Are there any shows you would love to do?

I would love to be in Hairspray again. I would love for somebody to find and offer me the right part. I think there are a lot of great shows going up on Broadway right now. If I did anything on Broadway right now, it would really have to be something I love — not just doing it to get a paycheck.

What do you think of the new trend of networks doing live musicals like Grease and Hairspray?

They can always bring great shows back. Hairspray was one of the greatest. … It had the music, the story. So was Grease, and I did both of those.

Can you tell me a little about your process and how you prepare to be on stage?

I start my day really early. I have a kickboxing class I go to at 5am, and I’m home by 6:30. On the days that I work, I don’t go to class, and all day — from the time I get up to the time I get to the show — I’m preparing for the show. I don’t know about anybody else, but I’m thinking: What am I going to wear? Can I sing this song? I go over my words, music, and it’s a quiet time for me. My children are grown. They don’t live with me; they live in California. My husband works with me but is always busy taking care of the business. So I’m here alone a lot, and everybody knows that when I’m working, I don’t do a lot of talking unless it’s something I have to do. Sometimes I have to do interviews on those days, but very rarely do they schedule anything where I have to do a lot of talking. I’m preparing myself all day long. Before I get to work I’m ready.

What do you sing when you’re by yourself?

I love gospel singing. I love gospel songs. My father was a pastor, and whenever I was in church he would ask me to come up and sing to him, and it would always be an old spiritual song. Usually if I’m singing [for me], it’s the old gospel songs — not the ones they have today (not that anything’s wrong with them, but I don’t have them in my heart). I have the old gospel songs — what they call hymns — in my heart.

What are your hopes for the rest of 2016?

I want our record to get more notice than when it first came out. … It’s one of those albums that will tickle the ear because [listeners] will feel like they have heard these songs before. I’d like to get out of the country more and visit other places. I’d like to go to some of the places I toured with Tom Jones, Cher, and Dionne Warwick. People know about me; we just haven’t had the opportunity to get out to these countries again. That’s what I look forward to now.

Is there any advice or tips you have for people who come up to you and say they want to be a singer?

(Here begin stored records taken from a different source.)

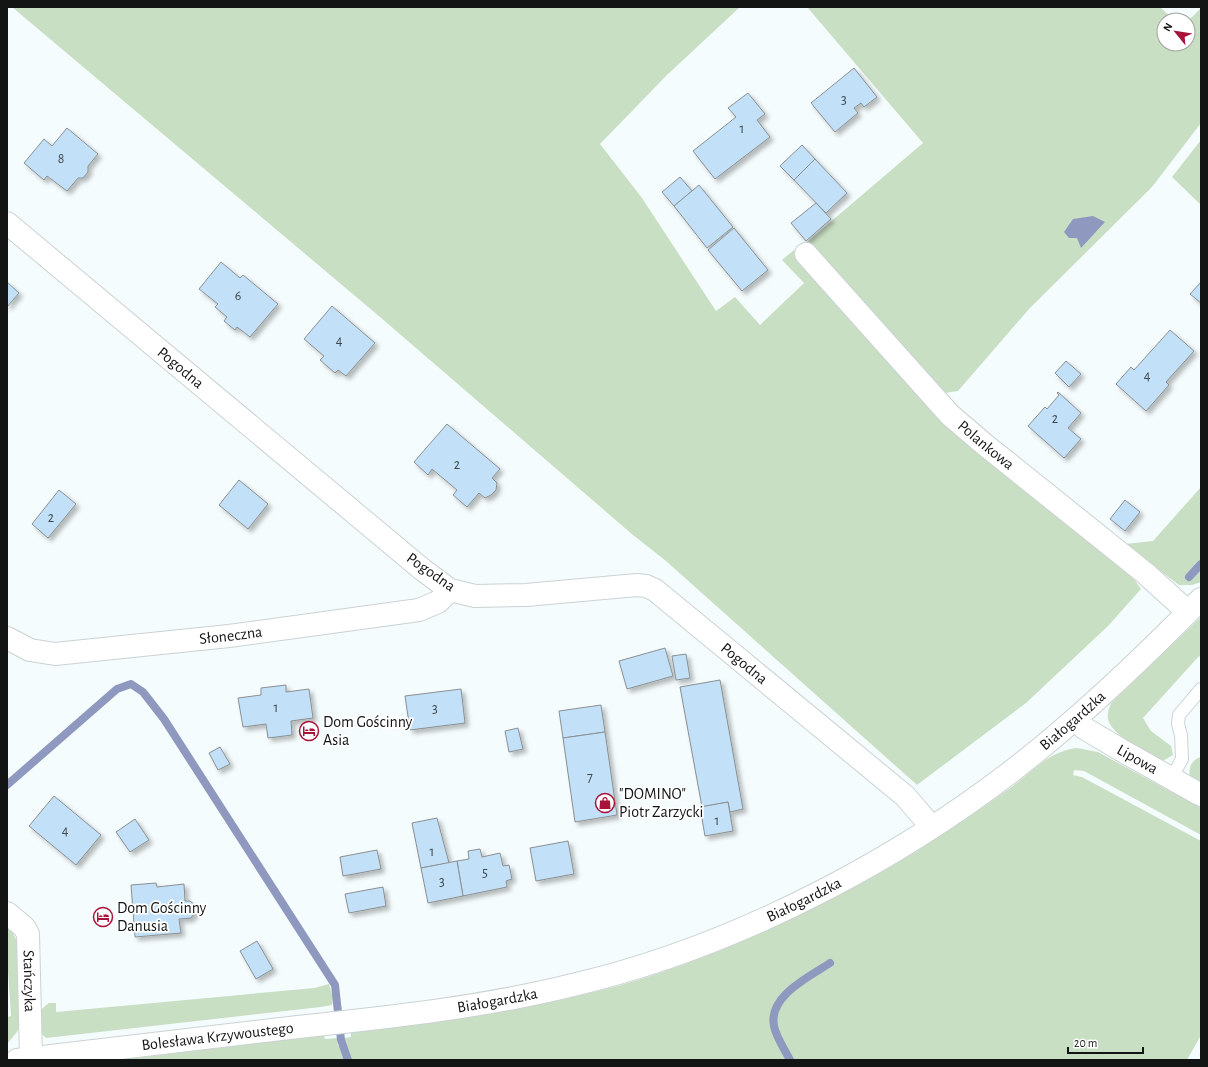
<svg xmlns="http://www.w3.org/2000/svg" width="1208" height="1067" viewBox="0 0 1208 1067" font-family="'Alegreya Sans',sans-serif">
<defs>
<filter id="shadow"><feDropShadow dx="3.5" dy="3.5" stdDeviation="2" flood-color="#0004"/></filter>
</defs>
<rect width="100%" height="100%" fill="#f5fcfd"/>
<g fill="#c9dfc4">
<path d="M12,7H740L667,75L600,144L642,198L716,311L735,297L760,325L804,283L782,260L794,250L976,450L1134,579L1141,589L1108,626L1026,703L917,785L666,561L633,535L380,317Z"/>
<path d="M807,7H1160L1174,20H1164V44H1188V21L1201,8V123L1152,187L1029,309L958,391L945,393L917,370L807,242L923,143Z"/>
<path d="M1201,140V205L1172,177Z"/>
<path d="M1201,487V582L1192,585H1179L1125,544L1153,541Z"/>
<path d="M1201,617V658L1199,656L1143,718L1151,731L1171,746L1173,755L1161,762C1147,753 1111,735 1108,719C1107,713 1109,709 1111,703Z"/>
<path d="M1077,748L1098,752L1201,808V835L1084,771L1074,770L1073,775L1082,777L1201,841V1035L1187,1060H119L324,1035L325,1039L337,1038L338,1046L345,1045L344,1038L351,1037V1032C434,1022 517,1012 598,991C679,971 756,936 831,899C867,880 904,860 938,837C963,821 989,803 1013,786C1034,770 1050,751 1077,748Z"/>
<path d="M1201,757V784L1190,778C1188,768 1191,760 1201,757Z"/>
<path d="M7,922L19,945L22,1019L17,1032L7,1044V1017L11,1016L7,956Z"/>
<path d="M329,984L333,998L332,1005L321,1007L46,1038L41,1033L39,1011L49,1003H56V1012L314,988Z"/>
</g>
<path fill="#8f98be" d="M1093,216L1105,222L1081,248L1077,238H1069L1064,232L1073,219Z"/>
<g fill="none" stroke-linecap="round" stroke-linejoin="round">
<g stroke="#8f98be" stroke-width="8">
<path d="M1189,577L1201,564"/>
<path d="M7,785L117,689L131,684L143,692L164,719L335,985L341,1040L348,1060"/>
<path d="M790,1060C785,1050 776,1037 774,1026C768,996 809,977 830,963"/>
</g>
</g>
<g fill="#c2e1f8" stroke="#8a8f92" filter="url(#shadow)">
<path d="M854,68L877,97L864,107L861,103L854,108L858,113L835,132L811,103Z"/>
<path d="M748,93L765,114L757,120L770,137L715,179L693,151L736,117L728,108Z"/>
<path d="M67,128L98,154L88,166V172L83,178H78L67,191L47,176L44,180L24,163L44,139L52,146Z"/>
<path d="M802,145L815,159L794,180L780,166Z"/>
<path d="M815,159L847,193L826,213L794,180Z"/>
<path d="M680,177L692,191L674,206L662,192Z"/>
<path d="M699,185L733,227L707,248L674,206Z"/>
<path d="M816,203L831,219L806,241L791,223Z"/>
<path d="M734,228L768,270L742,291L708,250Z"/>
<path d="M221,262L240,278L243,275L278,304L250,337L237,327L235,330L224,321L227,317L215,307L218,304L199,289Z"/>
<path d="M7,282L19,293L7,307Z"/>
<path d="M1201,282V303L1190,294Z"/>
<path d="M332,306L375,343L346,376L338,370L335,373L320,360L324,356L304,339Z"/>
<path d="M1170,330L1194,351L1166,382L1169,385L1146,411L1116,384L1131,367L1134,370Z"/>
<path d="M1066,361L1081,374L1069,387L1055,373Z"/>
<path d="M1058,392L1081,413L1068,428L1081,439L1064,458L1028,426L1045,407L1047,409L1059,395L1057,393Z"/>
<path d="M447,424L500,469L492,478L497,483L496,490L491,495L485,498L479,493L467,507L453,495L457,490L432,469L428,475L414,462Z"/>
<path d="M239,480L268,504L248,529L219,505Z"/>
<path d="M59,490L76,504L48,538L32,524Z"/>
<path d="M1125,500L1140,512L1125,531L1110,519Z"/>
<path d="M665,648L673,676L627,689L619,661Z"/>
<path d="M686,654L690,678L676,680L672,656Z"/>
<path d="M720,680L743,809L730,812L728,802L702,807L680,687Z"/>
<path d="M286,685V692L309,689L313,718L291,721L292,735L268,738L266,724L243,727L238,698L261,695V688Z"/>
<path d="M461,689L465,723L410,730L405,696Z"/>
<path d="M601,705L605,732L563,738L559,711Z"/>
<path d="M518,728L523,749L509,752L505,731Z"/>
<path d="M605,732L617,815L575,822L563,738Z"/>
<path d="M220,747L230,764L218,770L209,753Z"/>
<path d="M54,796L101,835L76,865L29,826Z"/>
<path d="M728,802L733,831L705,836L700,807Z"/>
<path d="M437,818L449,863L421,868L412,823Z"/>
<path d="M135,819L149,840L130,852L116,832Z"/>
<path d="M568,841L574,874L536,881L530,848Z"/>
<path d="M480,849L482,857L500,853L503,866L509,865L512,879L506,881L507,887L463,896L457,861L469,859L468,851Z"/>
<path d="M377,850L381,869L343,876L340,857Z"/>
<path d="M457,861L463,896L428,903L421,868Z"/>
<path d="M156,883L157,887L184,884L185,901H190L195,905V912L191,918L179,919L181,933L135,937L131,885Z"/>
<path d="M383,887L386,906L349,913L345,894Z"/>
<path d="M257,941L273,969L256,979L240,951Z"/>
</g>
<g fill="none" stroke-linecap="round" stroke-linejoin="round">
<defs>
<path id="lane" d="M1171,779L1182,759L1181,735L1178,724L1179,715L1201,689"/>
<g id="street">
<path id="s1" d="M7,223L423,570L450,590L475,596L526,595L637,585L646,586L655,590L905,796L924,818L930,828"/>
<path id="s2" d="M806,254L950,415L984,444L1145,573L1188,612"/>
<path id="s3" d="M7,638L30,650L55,654L229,636L419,610L438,602L450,590"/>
<path id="s4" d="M7,913L24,927L28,934L31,1058"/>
</g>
<g id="secondary">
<path id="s5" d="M1076,719L1084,728L1121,750L1201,795"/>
<path id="s6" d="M17,1060C111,1049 204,1038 298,1027C392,1017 485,1007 577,984C741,945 912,854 1042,747C1098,701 1150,651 1201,599"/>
</g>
</defs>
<use href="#lane" stroke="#cbd2d3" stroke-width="14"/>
<use href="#street" stroke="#cbd2d3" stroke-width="24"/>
<use href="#secondary" stroke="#cbd2d3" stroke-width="24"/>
<use href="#lane" stroke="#fff" stroke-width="12"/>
<use href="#street" stroke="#fff" stroke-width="22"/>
<use href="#secondary" stroke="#fff" stroke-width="22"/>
</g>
<defs>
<symbol id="hotel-ring" viewBox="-11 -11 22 22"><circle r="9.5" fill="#fff" stroke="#a9133a" stroke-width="1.5"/><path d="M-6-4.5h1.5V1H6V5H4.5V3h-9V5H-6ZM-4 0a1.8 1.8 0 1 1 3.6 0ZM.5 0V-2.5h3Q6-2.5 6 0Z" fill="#a9133a"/></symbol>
<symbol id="shop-ring" viewBox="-11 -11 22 22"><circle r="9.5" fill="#fff" stroke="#a9133a" stroke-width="1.5"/><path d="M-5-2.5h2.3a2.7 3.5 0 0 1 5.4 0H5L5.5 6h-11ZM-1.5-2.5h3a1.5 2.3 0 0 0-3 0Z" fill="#a9133a"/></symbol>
</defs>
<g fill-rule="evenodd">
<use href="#hotel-ring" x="298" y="720" width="22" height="22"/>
<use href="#shop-ring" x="594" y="792" width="22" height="22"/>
<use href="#hotel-ring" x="92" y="906" width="22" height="22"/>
</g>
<g text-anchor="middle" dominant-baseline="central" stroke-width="3.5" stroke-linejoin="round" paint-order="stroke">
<g font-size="14" fill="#3f484e">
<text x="844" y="100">3</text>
<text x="742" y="129">1</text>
<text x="61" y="159">8</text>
<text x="238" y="296">6</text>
<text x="339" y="341">4</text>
<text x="1147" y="376">4</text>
<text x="1055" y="419">2</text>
<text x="457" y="465">2</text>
<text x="51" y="518">2</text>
<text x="276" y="708">1</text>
<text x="435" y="709">3</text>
<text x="590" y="777">7</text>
<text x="717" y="821">1</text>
<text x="65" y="831">4</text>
<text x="432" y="852">1</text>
<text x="485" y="873">5</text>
<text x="442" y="882">3</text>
</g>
<g font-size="16" fill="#131515" stroke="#fff">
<text stroke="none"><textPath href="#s1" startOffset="226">Pogodna</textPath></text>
<text stroke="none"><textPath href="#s2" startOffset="263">Polankowa</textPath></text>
<text transform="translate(431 572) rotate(35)">Pogodna</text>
<text stroke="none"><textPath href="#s3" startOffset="228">Słoneczna</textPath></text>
<text stroke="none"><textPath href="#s1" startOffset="898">Pogodna</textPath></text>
<text stroke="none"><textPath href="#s6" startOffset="1132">Białogardzka</textPath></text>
<text stroke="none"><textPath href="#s5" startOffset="74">Lipowa</textPath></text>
<text stroke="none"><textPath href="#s6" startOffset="808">Białogardzka</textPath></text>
<text stroke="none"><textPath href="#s4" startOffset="77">Stańczyka</textPath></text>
<text stroke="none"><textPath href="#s6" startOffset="484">Białogardzka</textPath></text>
<text stroke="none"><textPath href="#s6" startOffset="202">Bolesława Krzywoustego</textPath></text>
</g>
<g font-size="16" fill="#131515" stroke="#fff" text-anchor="start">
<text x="323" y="722">Dom Gościnny<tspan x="323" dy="18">Asia</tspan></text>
<text x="619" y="794">"DOMINO"<tspan x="619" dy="18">Piotr Zarzycki</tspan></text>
<text x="117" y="908">Dom Gościnny<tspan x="117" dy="18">Danusia</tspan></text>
</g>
</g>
<rect width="1208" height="1067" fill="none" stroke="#131515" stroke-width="16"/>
<g transform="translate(1176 32) rotate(300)"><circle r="19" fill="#ffffff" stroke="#a1a1a1"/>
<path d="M0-3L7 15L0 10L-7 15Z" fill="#a9133a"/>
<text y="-6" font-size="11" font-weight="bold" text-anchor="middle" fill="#131515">N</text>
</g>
<path d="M1068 1047v6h75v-6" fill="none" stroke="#131515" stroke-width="2"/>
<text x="1074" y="1047" font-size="12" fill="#131515" stroke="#ffffff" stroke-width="3" paint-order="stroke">20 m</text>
</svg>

Young people today know nothing about how hard we — the people of the ‘50s and ‘60s — had to work in order to be successful. I tell them that this is something you have to love — not just say, “I love to sing!” No, no, no! It’s not that kind of desire. You have to have it inside of you that you cannot do anything else but sing and nothing is going to deter you from it. That’s a hard thing for people to do if they can’t make it. I kept on persevering, persevering, persevering when I couldn’t find work. I had to go and look for work, work on a cruise ship, wherever I could sing, church — I can always sing in church. You have got to keep your instrument oiled. If you don’t sing, your voice is going to go away. That is why my voice is as strong as it is today because I always sang somewhere.